Kutipan Teks —
Sejak Kecil Djoko Santoso Hidup Prihatin: Kadang Makan Kadang Tidak
Separuh perjalanan kehidupan Panglima TNI era Presiden SBY Djoko Santoso dihabiskan di Solo, Jawa Tengah.
Penulis: Tim Tribun Manado | Editor: Lodie_Tombeg
TRIBUNMANADO.CO.ID, JAKARTA - Separuh perjalanan kehidupan Panglima TNI era Presiden SBY Djoko Santoso dihabiskan di Solo, Jawa Tengah. Sejak lahir hingga remaja Politikus Partai Gerindra ini menjalani kehidupan layaknya rakyat biasa.
• Pemerintah Didesak Evaluasi PSBB: MUI Ingatkan Banyak Rakyat Kelaparan
Ia berasal dari keluarga yang sederhana, ayahnya seorang guru SMA dan ibundanya ibu rumah tangga pada umumnya. Rumah orang tuanya kala itu masih berbentuk joglo di lingkungan RW II Kelurahan Kampung Baru, Kecamatan Pasar Kliwon, Kota Solo.
Rumah tersebut kondisinya kini sudah cukup bagus bercat hijau di kawasan permukiman padat. Gaji ayahnya menjadi andalan keluarga Djoko Santoso untuk bertahan hidup dan membuat mereka menjalani hidup prihatin.
Adik keempat Djoko Santoso, Tutik Suyono (63) menuturkan masa kecil mendiang sama seperti kebanyakan anak-anak. Sementara Djoko Santoso merupakan anak sulung dari 10 bersaudara.
"Hidup prihatin dilakukan, kadang makan nasi kadang tidak, bapak-ibu saya itu ingin kesepuluh anaknya jadi orang hebat semua," tutur Tutik. Waktu menginjakan jenjang pendidikan SMP, Djoko Santoso ikut membantu keuangan keluarga dengan menjual kartu ucapan hari raya."Waktu hari libur, beliau beli kartu ucapan hari raya terus dijual di Sriwedari, kartu itu berbagai macam," ujar Tutik.
Tutik lupa harga kartu-kartu ucapan itu dijual kakak pertamanya tersebut. "Saya lupa untuk harganya berapa pada waktu itu," katanya. Djoko kadang juga mengajak teman-teman dikampungnya untuk belajar bersama di rumahnya yang sederhana. "Waktu SMP-SMA, belajar mengumpulkan teman-teman di sini, bapak sampai menyiapkan meja besar panjang," ujar Tutik.

Tugas —
Dalam artikel tentang masa kecil Djoko Santoso, sebutkan semua satuan wilayah yang dipakai untuk menunjukkan letak rumah orang tuanya. Data berikut sama sekali tidak berkaitan dengan artikel di atas.

Data Mentah —
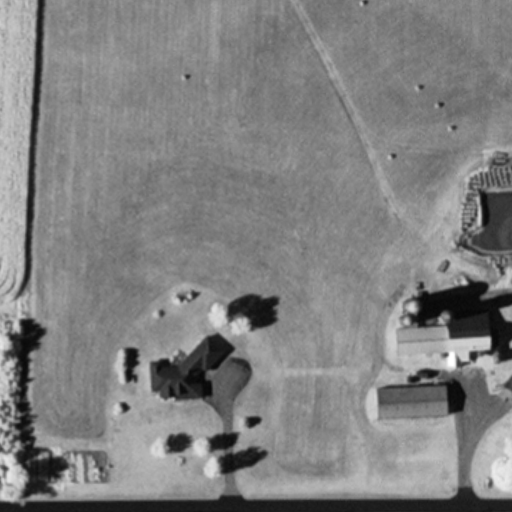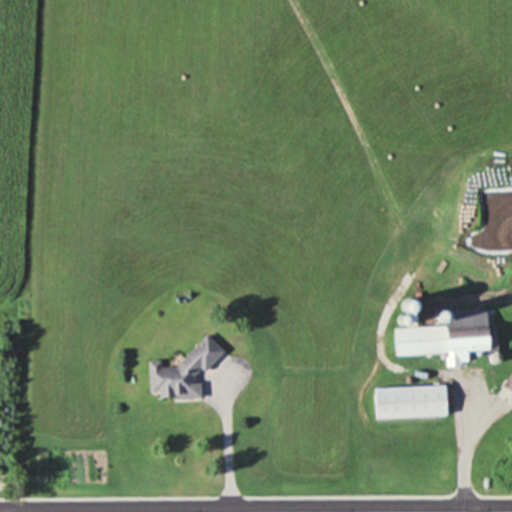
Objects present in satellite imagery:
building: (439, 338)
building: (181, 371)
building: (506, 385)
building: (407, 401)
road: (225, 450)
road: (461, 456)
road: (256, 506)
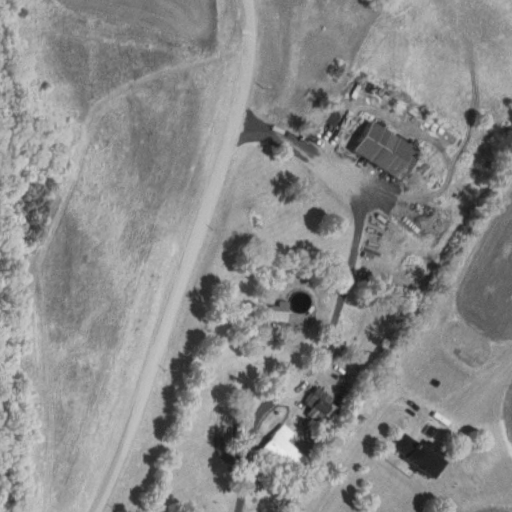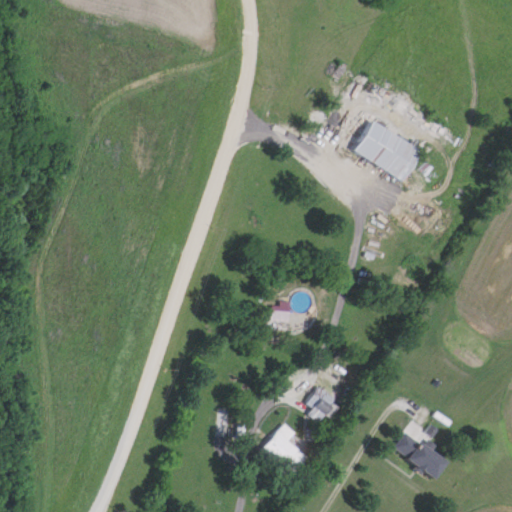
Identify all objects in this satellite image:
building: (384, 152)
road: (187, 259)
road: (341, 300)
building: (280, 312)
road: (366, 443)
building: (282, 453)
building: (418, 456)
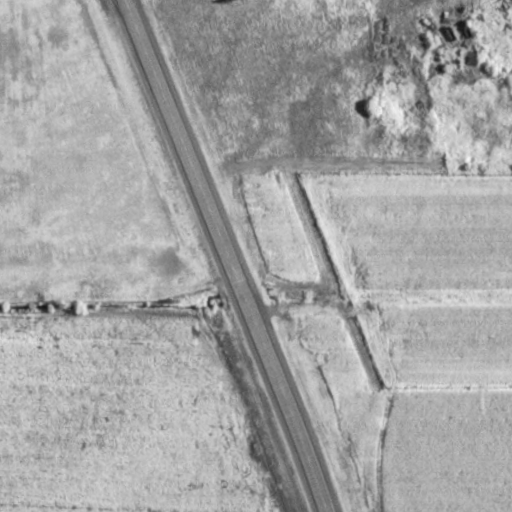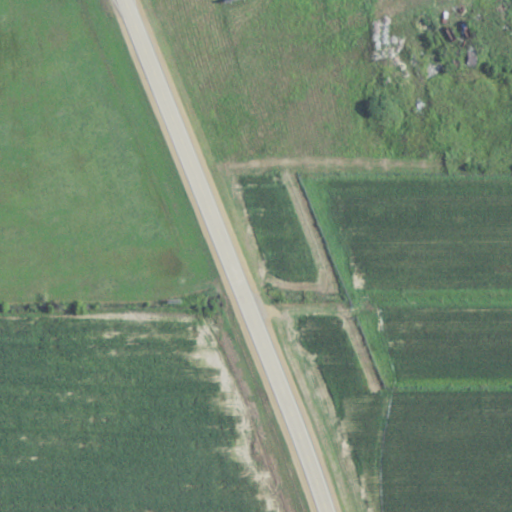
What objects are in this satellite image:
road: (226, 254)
--
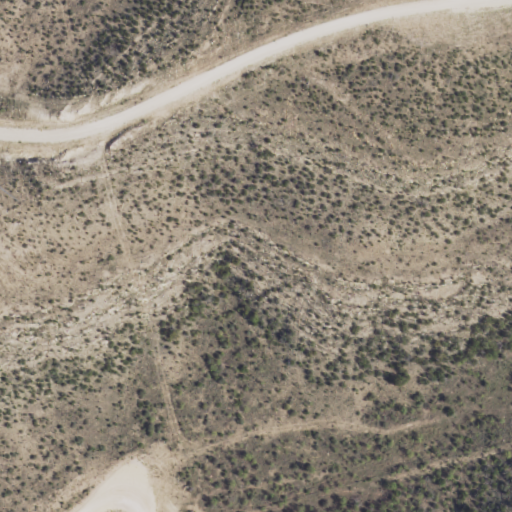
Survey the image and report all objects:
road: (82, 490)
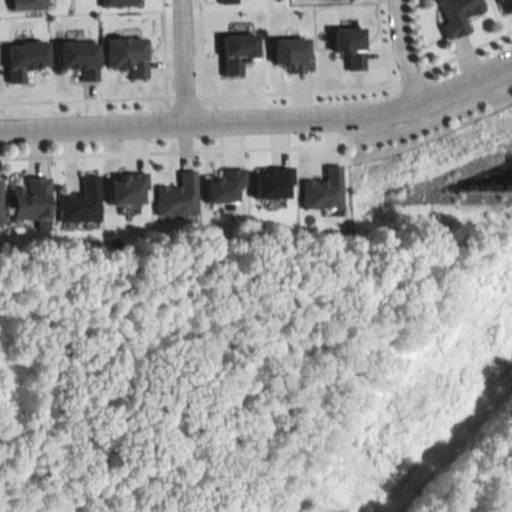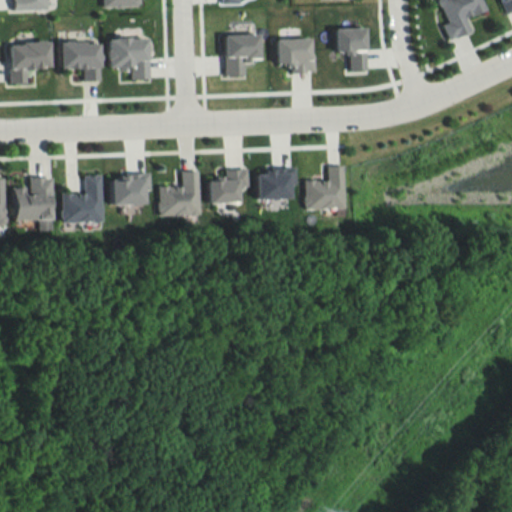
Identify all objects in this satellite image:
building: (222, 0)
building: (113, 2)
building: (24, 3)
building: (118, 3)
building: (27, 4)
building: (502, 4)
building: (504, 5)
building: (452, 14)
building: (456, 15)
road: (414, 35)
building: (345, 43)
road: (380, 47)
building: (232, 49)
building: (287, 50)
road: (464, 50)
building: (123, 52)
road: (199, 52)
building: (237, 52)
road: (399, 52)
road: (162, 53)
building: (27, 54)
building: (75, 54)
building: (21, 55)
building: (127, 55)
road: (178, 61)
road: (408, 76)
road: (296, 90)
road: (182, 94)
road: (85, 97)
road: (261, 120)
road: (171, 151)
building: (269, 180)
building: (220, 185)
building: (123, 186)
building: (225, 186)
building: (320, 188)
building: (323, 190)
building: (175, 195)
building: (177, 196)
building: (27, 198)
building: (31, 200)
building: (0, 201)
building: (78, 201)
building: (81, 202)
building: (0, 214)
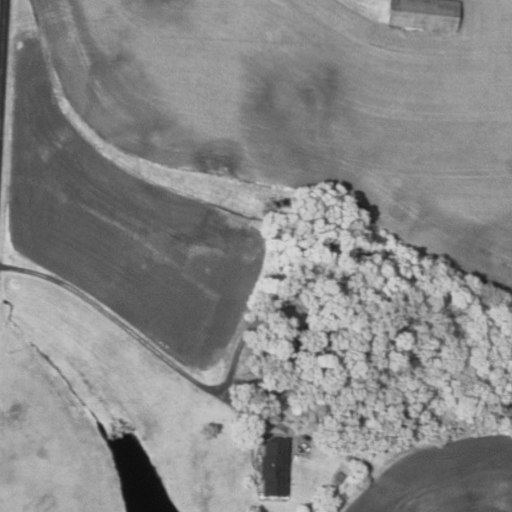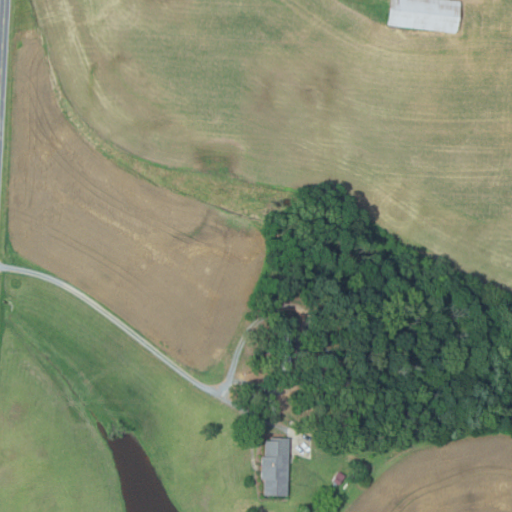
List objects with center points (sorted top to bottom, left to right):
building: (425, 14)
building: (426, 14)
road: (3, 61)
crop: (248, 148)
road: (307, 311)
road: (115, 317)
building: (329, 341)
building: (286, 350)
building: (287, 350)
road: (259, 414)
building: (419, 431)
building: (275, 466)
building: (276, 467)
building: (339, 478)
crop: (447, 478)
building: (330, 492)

Jawaban —
RW II, Kelurahan Kampung Baru, Kecamatan Pasar Kliwon, Kota Solo